In one of the largest human genetic studies ever undertaken, scientists have identified the major common genetic variants that contribute to the cause of the devastating neurological disease, multiple sclerosis (MS).
More than 250 researchers participated in the study, spanning 15 countries. Professor Graeme Stewart, Clinical Immunologist the Westmead Millenium Institute, who led the Australian and New Zealand research, explains its significance:
What does this new research add to our existing knowledge of the causes of MS?
We’ve known for a long time that MS results from environmental factors interacting with genetic factors. This study has broken the back of identifying and understanding those genetic factors.
What do the genetic factors tell us?
The study has confirmed 57 MS genes. Each is valuable in its own right and provides a window into the understanding of the cause of the disease.
But when you put 57 pieces onto a jigsaw puzzle, a picture emerges. And the picture that has emerged very clearly is that most of these genes exert their influence through the immune system.
So the study really has proved, beyond doubt, that MS is primarily an auto-immunologic disease.
And, more importantly, it points to the orchestra leaders of the immune system – T cells – as the key to understanding the cause of the disease.
With 57 new insights, how much of the MS puzzle is now complete?
Most of it is complete but certainly not all of it.
These are all common genetic variants. In other words, the disease-associated genetic variant is found in at least 10% of the normal population.
What the study couldn’t identify was the rare genetic variants. But the International MS Genetics Consortium is already attempting to sequence these rare genes.

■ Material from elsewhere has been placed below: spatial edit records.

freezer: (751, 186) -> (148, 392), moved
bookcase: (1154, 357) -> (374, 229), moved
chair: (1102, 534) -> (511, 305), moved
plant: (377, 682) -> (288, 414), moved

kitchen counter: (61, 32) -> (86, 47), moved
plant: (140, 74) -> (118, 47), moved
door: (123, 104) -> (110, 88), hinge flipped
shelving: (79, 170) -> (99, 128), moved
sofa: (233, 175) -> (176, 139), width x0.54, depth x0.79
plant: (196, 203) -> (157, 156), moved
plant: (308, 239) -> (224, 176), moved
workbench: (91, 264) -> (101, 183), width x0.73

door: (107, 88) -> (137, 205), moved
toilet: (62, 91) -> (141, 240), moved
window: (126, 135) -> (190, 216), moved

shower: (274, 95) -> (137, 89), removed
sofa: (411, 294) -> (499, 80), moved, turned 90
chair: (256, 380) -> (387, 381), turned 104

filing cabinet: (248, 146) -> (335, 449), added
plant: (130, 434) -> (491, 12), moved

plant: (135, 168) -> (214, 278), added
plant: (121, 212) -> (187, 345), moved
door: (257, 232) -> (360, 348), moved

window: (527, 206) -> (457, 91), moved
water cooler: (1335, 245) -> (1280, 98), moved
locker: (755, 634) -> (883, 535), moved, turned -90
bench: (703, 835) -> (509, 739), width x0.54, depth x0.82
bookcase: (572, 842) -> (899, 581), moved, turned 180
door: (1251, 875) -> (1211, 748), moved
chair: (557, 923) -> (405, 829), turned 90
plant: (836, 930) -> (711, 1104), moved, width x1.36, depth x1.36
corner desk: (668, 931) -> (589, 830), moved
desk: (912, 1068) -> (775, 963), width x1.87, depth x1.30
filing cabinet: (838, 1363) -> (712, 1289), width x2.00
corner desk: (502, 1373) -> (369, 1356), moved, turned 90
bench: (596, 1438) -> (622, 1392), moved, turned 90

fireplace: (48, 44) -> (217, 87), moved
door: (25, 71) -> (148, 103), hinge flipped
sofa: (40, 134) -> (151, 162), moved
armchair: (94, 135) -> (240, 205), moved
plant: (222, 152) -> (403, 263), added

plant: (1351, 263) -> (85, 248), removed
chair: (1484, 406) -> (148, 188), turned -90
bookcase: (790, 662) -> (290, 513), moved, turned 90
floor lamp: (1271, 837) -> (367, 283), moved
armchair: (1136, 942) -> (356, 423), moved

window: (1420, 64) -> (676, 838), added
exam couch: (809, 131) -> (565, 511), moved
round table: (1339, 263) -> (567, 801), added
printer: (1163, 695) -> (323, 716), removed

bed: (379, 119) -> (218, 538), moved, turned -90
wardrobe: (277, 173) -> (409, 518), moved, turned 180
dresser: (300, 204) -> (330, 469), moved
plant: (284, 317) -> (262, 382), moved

But much of what’s already been found will drive MS research over the next five to ten years, regardless of what other genes may be discovered.
How much of a role do environmental risk factors play in the development of MS?
There’s quite clearly an environmental component to MS. With identical twins, for instance, if one has MS, the other has MS only a third of the time, despite sharing every single gene. Clearly, the environment is playing a role.
So what do we know about the environment?
We know there’s a very strong correlation between UV exposure, particularly in childhood, and the prevalence of MS.
If you were born and grew up in Tasmania, you have nearly seven times the risk of developing MS as somebody who grew up in Northern Queensland, despite having a similar genetic makeup.
That’s been shown, absolutely conclusively, to correlate with UV light exposure. And the most likely pathway to explain it is the fact that UV light is essential to the production of vitamin D.
Secondly, cigarette smoking is associated with the risk of MS.
Thirdly, infection with the glandular fever virus increases your risk of developing MS.
One of the benefits of finding most of the MS genes is that they can also direct you to potential environmental factors – and this is the most difficult process of all.
The fact that two of these 57 genes are involved in the metabolism of vitamin D adds a lot of weight to the growing hypothesis – based on the UV light exposure data – that vitamin D is an important risk factor in MS.
And UV light is a possible therapeutic agent, either in preventing the disease, or treating very early disease.
How is MS currently treated?
MS is an autoimmune disease, where the immune system attacks the brain rather than just getting on with the task of clearing infections and protecting us from infections and other diseases.
The treatments, at least for the early active phase of MS, have been directed towards blunting the immune response and they’re becoming increasingly effective.
The difficultly is, when you block the immune response, you leave the patient open to the risk of infection and other side effects.
So we need drugs that are not only more effective but are also safer; that more specifically target the autoimmune attack, while leaving the normal immune function in place.
What advances do you expect we’ll see over the next five to ten years?
It’s very hard to predict when these discoveries will turn into new treatments.
Finding a likely candidate drug then leads to a prolonged period of clinical trials. So this won’t be turned around in one or two years – it’s more a five- to ten-year cycle, if not longer.
The process is made particularly lengthy because MS is a slowly evolving disease, so a clinical trial needs to be done over a prolonged period of time to ensure it’s efficacious and safe.
But this gene discovery is a big step forward. I’ve been working on the quest for MS genes for 35 years. We found one in the 1970s, the second in 2007 and now we have 57.
When you find so many genes for MS, you have the ability to look at which of those genes are susceptibility factors for other autoimmune diseases and in this case, it turns out they are.
So research on these MS genes will yield understanding for a raft of other diseases.